Day something with a side of some of that.

Everything is everything and still going in the direction that it has to. I have lost a whole lot of weight in the past 9 months and gained more than that in other aspects of daily living. Lately I have not been exercising much but am keeping the intake to good levels and slowly but surely the weight is still coming off, I do anticipate that the exercise will start coming into play again with the cooler weather starting to peek into the days but lately I have been slacking.

I find myself comfortable with how things are going, so comfortable that I have been taking more and more days where I don't count the food for a given day and this has got to stop because it can only be hurting me. I am still a significant amount heavier than I want to be or have to be and by becoming laid back this can only be negative at this stage of the game. Even though I am still losing weight every week I do believe that I need to stay as strict as I have been from day one until I hit my main goal of 275 pounds or else I could put that proverbial monkey wrench in the works. Now thats not to say that I am not doing what I have to do, all it means is that I have been making the choice to have that piece of carrot cake after dinner rather than turning it down, or having the extra 1/2 serving of rice with my chicken or some popcorn with a movie instead of having nothing or maybe some carrot sticks (I saw righteous kill this weekend), could that mean that I am slipping? I guess I could see where someone could say that but I don't think its slipping at all, its more like getting comfortable with what I am doing and knowing roughly by sight not scale how much food I am consuming at a given time without over doing it, which is exactly what I am trying to accomplish anyways isn't it? with all of that said I do think that I have to stay strict because of the amount of weight that I still have to take off and thats what the plan is going to be until I am where I want to be.




A milestone is quickly approaching, I am just about to that point where I will have less than 100 pounds left to lose!
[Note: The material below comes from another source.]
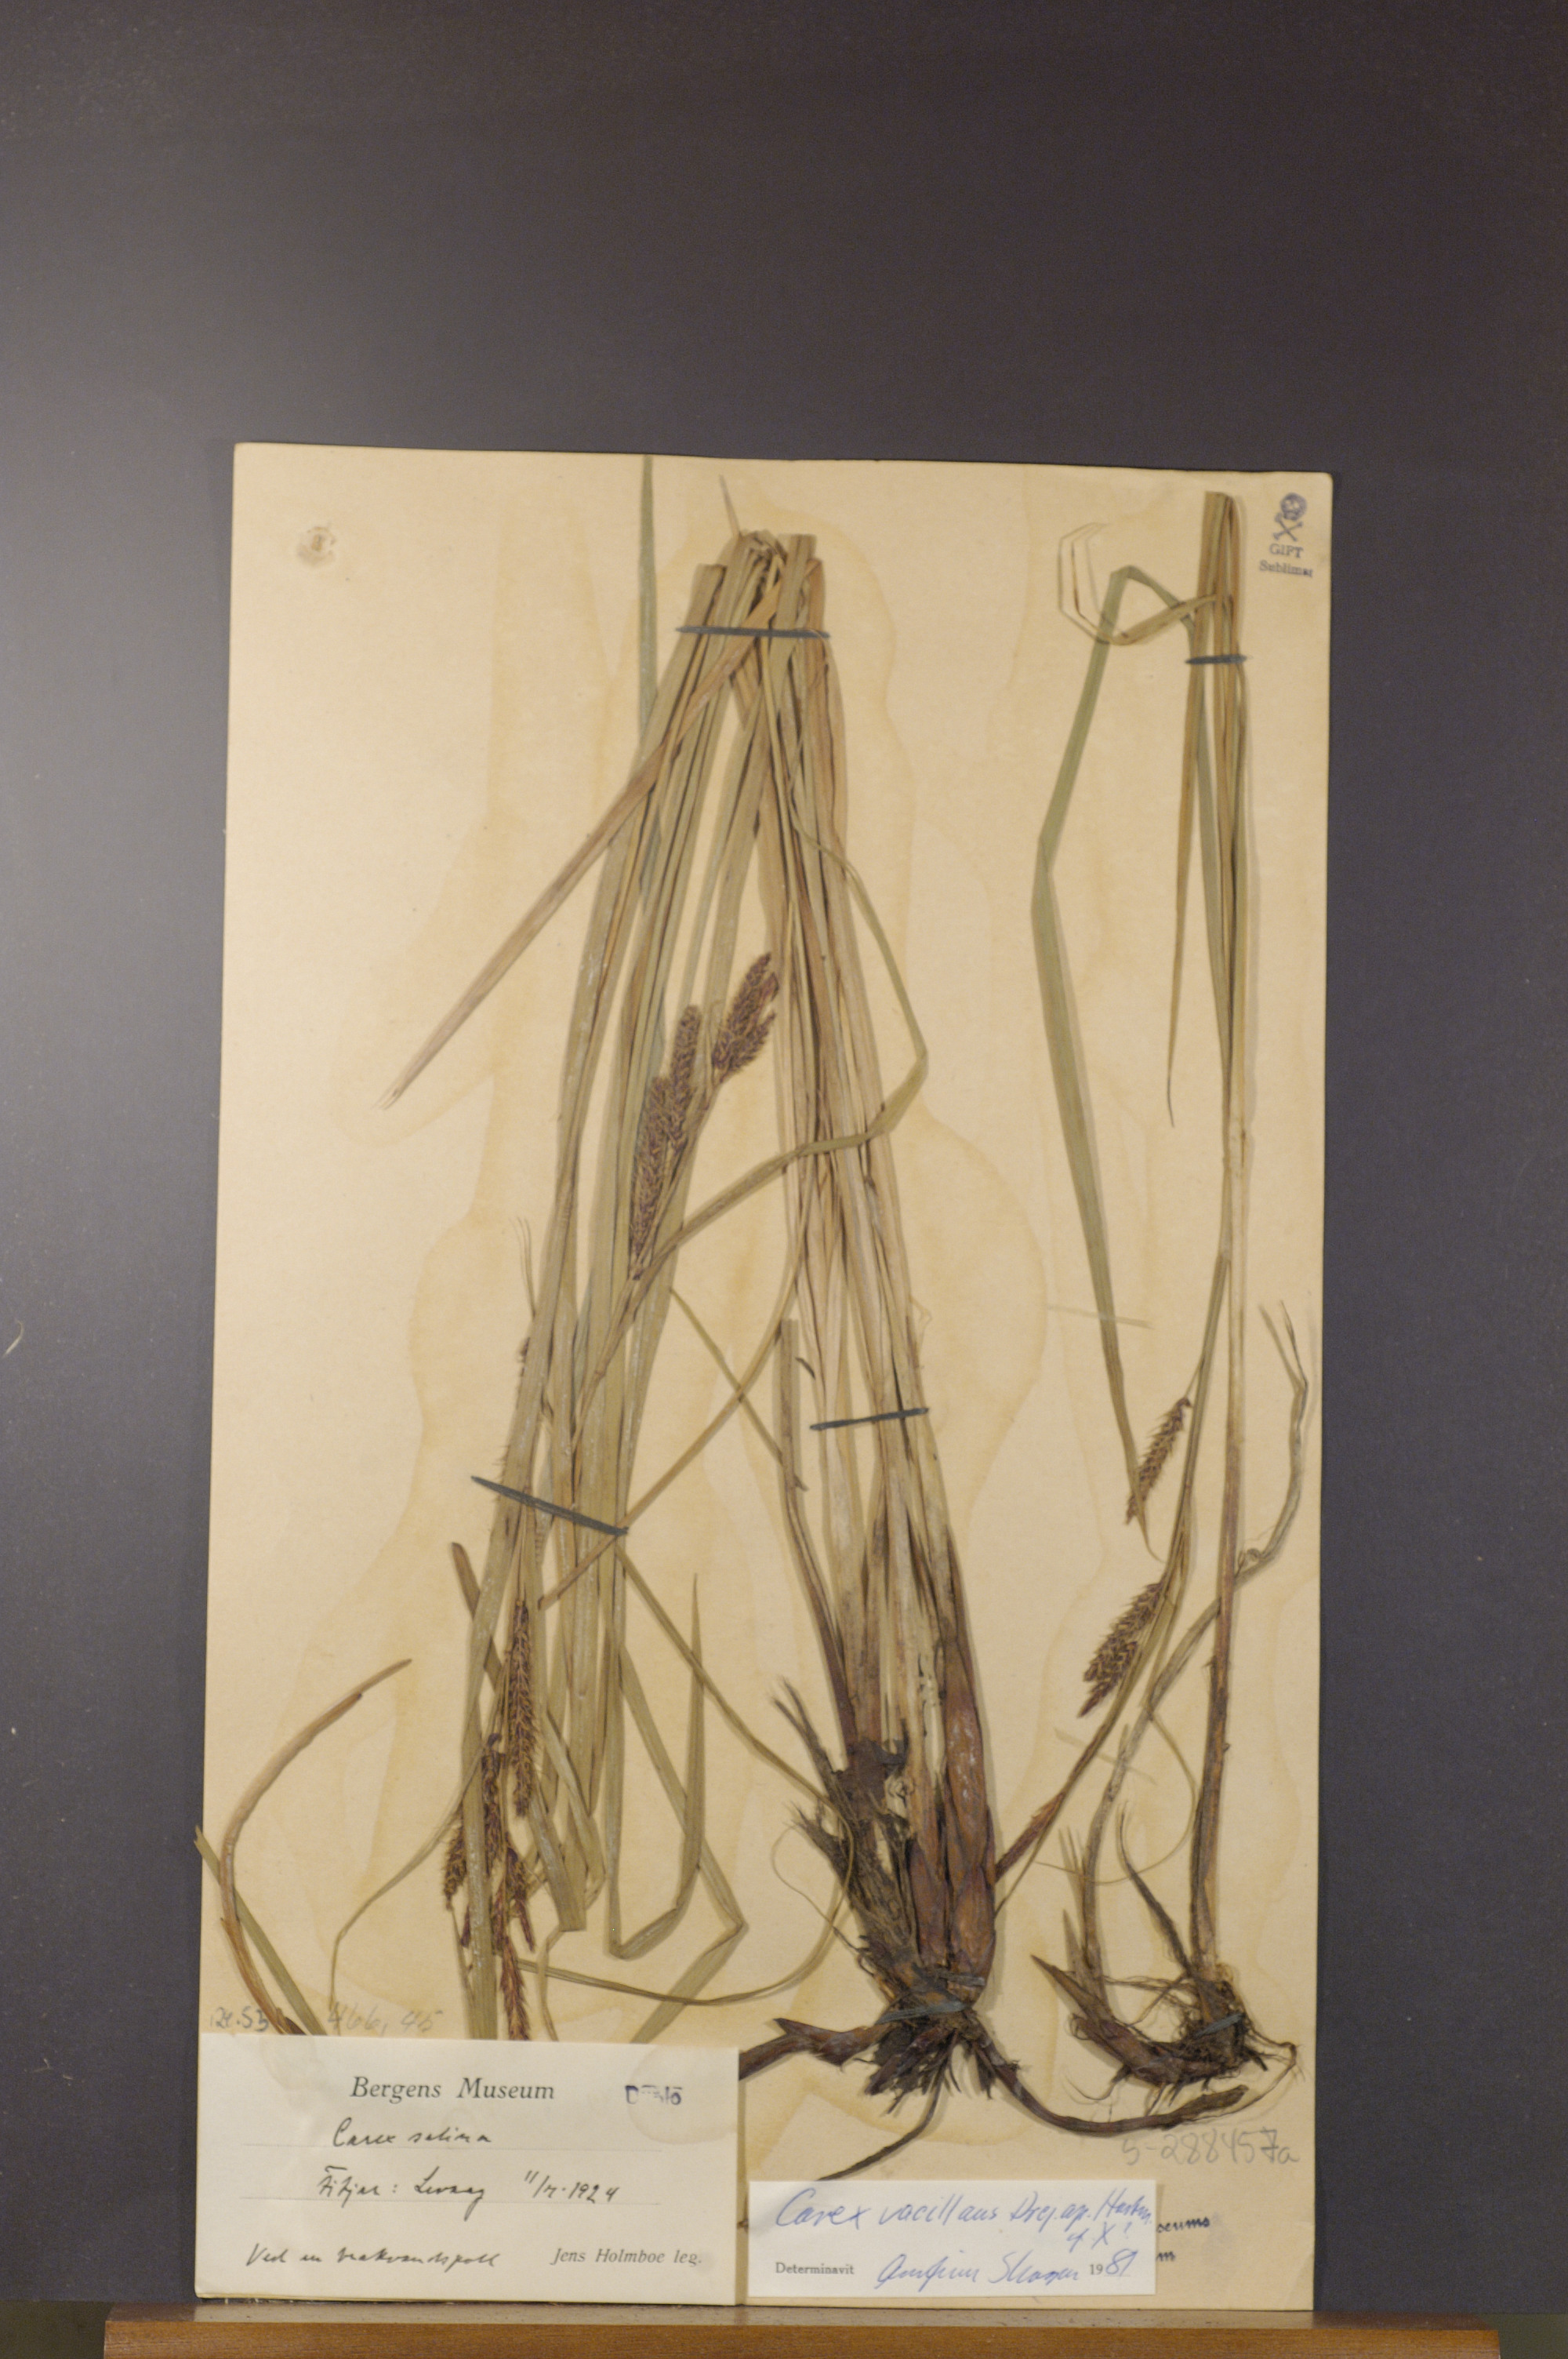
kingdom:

This fact is completely insane to me because when I started I wanted to lose 259 total pounds and I had set a goal of losing 100 of those pounds in the first year and I am only 9 months in and have surpassed the goal of 100 pounds by almost 60 pounds now, and all on my own! when I say on my own I mean with no supplements, surgeries or Miracle plans, of course the support that I get from my lovely Wife and all of the people that read and respond to this very blog is key in the success so far so thanks for that.

A pretty random post fell off of my fingers this morning but it is what it is and thats all I can offer, kind of like Popeye, I yam what I yam and thats all that I am. Thanks for reading and look for a new post tomorrow.